What is required »
Go through the entries below and print, exactly, the lines starting at the one with "cells are negative" and ending at the one with "micrograph of normal", keeping both ends and no others.

Information provided »
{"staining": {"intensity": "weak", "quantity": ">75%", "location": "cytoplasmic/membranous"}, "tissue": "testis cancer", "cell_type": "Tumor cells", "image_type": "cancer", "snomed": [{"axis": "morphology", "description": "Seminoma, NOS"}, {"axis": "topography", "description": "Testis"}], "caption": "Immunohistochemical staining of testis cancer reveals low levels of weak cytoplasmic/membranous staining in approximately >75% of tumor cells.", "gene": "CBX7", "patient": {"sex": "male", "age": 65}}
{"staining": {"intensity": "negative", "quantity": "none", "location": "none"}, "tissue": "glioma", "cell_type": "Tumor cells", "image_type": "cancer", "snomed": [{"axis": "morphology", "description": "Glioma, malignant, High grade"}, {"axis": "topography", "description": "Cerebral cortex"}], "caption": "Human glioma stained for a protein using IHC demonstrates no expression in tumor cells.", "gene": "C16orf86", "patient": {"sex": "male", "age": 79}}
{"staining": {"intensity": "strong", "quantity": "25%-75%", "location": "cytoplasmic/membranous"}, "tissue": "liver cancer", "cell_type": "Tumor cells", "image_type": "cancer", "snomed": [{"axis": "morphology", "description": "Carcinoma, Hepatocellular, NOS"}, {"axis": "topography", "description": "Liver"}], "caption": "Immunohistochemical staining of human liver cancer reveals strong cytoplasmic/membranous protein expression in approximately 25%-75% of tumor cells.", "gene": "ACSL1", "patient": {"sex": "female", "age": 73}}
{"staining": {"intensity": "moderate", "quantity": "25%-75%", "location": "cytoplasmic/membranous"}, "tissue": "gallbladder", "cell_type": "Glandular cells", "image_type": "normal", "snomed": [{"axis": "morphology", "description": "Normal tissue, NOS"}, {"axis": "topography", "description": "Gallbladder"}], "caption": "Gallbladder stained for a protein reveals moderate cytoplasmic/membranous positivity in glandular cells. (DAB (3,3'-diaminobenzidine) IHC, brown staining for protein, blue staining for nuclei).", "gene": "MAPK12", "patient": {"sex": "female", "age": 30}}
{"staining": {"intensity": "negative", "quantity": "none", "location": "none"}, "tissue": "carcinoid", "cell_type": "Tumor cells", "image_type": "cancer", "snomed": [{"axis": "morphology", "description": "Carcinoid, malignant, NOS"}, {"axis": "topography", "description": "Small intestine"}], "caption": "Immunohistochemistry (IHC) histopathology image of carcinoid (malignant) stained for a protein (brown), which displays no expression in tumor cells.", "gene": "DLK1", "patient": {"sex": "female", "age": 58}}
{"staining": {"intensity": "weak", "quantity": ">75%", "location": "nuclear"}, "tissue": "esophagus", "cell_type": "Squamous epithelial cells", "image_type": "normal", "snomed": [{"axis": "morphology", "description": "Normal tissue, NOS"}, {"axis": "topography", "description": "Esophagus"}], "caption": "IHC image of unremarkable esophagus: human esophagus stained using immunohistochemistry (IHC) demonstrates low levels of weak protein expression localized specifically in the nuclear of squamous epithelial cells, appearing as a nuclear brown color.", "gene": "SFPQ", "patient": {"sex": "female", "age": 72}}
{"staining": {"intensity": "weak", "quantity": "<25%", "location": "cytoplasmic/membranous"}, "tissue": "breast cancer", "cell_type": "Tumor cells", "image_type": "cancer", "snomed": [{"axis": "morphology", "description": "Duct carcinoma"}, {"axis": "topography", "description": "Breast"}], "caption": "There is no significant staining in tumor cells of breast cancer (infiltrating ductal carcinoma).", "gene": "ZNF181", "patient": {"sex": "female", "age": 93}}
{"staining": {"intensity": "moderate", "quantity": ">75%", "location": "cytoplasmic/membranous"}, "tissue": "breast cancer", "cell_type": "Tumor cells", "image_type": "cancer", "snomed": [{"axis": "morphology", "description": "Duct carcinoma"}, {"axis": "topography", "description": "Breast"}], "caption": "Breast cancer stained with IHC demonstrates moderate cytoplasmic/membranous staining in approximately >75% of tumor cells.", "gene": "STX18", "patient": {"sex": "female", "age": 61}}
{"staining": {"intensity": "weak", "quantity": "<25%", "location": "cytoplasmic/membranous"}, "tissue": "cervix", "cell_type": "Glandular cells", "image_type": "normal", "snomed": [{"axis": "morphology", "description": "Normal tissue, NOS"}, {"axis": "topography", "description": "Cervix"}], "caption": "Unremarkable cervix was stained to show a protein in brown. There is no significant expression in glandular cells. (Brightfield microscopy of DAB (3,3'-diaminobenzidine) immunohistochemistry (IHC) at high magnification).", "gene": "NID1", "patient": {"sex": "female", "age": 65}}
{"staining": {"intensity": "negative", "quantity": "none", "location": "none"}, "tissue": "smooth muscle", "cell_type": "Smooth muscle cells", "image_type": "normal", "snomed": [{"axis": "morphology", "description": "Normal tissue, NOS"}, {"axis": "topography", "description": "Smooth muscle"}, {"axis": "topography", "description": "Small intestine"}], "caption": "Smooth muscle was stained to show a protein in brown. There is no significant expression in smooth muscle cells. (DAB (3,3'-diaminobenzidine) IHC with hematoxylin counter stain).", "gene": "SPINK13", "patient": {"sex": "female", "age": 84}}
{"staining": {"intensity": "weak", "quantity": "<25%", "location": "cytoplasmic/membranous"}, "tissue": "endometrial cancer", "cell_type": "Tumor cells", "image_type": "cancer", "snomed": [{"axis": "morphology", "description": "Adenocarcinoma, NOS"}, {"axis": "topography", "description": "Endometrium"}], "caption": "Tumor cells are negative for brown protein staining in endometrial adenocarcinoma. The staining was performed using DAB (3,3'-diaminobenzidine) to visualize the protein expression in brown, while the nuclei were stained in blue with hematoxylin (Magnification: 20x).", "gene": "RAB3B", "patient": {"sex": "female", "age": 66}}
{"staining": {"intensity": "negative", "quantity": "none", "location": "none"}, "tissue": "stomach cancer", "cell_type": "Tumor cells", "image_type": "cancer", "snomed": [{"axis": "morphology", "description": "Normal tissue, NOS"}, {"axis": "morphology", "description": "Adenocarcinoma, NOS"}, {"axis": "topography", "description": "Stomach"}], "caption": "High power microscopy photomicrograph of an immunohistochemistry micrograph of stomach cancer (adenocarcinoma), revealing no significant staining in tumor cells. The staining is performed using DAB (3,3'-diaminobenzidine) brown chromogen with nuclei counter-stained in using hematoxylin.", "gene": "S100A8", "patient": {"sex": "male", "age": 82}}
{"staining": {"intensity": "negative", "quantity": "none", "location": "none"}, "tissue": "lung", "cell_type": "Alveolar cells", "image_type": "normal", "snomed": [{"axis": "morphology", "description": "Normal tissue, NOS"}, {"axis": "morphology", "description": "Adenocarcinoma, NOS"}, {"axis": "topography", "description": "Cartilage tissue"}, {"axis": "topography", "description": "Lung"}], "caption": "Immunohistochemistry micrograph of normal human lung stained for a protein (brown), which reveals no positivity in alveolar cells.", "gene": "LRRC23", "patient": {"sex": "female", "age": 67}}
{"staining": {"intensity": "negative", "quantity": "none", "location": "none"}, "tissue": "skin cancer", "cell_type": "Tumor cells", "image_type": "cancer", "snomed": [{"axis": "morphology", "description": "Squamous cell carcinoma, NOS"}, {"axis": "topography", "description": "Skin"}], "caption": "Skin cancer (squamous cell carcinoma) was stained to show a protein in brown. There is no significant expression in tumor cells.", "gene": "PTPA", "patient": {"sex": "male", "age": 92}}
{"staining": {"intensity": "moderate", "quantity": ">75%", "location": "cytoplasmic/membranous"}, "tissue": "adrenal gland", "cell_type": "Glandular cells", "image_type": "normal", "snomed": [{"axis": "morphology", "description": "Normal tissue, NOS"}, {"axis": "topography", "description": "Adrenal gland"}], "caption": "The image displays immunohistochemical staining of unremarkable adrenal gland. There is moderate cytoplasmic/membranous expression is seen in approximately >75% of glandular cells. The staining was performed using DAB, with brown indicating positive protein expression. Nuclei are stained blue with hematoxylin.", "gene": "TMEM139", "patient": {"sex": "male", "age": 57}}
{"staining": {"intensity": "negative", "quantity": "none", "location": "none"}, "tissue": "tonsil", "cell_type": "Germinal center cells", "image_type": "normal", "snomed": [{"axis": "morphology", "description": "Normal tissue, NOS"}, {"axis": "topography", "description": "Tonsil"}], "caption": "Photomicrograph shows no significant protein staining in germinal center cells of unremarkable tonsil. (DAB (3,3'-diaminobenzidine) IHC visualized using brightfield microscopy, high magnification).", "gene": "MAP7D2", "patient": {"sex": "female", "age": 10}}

Solution to this exercise »
{"staining": {"intensity": "weak", "quantity": "<25%", "location": "cytoplasmic/membranous"}, "tissue": "endometrial cancer", "cell_type": "Tumor cells", "image_type": "cancer", "snomed": [{"axis": "morphology", "description": "Adenocarcinoma, NOS"}, {"axis": "topography", "description": "Endometrium"}], "caption": "Tumor cells are negative for brown protein staining in endometrial adenocarcinoma. The staining was performed using DAB (3,3'-diaminobenzidine) to visualize the protein expression in brown, while the nuclei were stained in blue with hematoxylin (Magnification: 20x).", "gene": "RAB3B", "patient": {"sex": "female", "age": 66}}
{"staining": {"intensity": "negative", "quantity": "none", "location": "none"}, "tissue": "stomach cancer", "cell_type": "Tumor cells", "image_type": "cancer", "snomed": [{"axis": "morphology", "description": "Normal tissue, NOS"}, {"axis": "morphology", "description": "Adenocarcinoma, NOS"}, {"axis": "topography", "description": "Stomach"}], "caption": "High power microscopy photomicrograph of an immunohistochemistry micrograph of stomach cancer (adenocarcinoma), revealing no significant staining in tumor cells. The staining is performed using DAB (3,3'-diaminobenzidine) brown chromogen with nuclei counter-stained in using hematoxylin.", "gene": "S100A8", "patient": {"sex": "male", "age": 82}}
{"staining": {"intensity": "negative", "quantity": "none", "location": "none"}, "tissue": "lung", "cell_type": "Alveolar cells", "image_type": "normal", "snomed": [{"axis": "morphology", "description": "Normal tissue, NOS"}, {"axis": "morphology", "description": "Adenocarcinoma, NOS"}, {"axis": "topography", "description": "Cartilage tissue"}, {"axis": "topography", "description": "Lung"}], "caption": "Immunohistochemistry micrograph of normal human lung stained for a protein (brown), which reveals no positivity in alveolar cells.", "gene": "LRRC23", "patient": {"sex": "female", "age": 67}}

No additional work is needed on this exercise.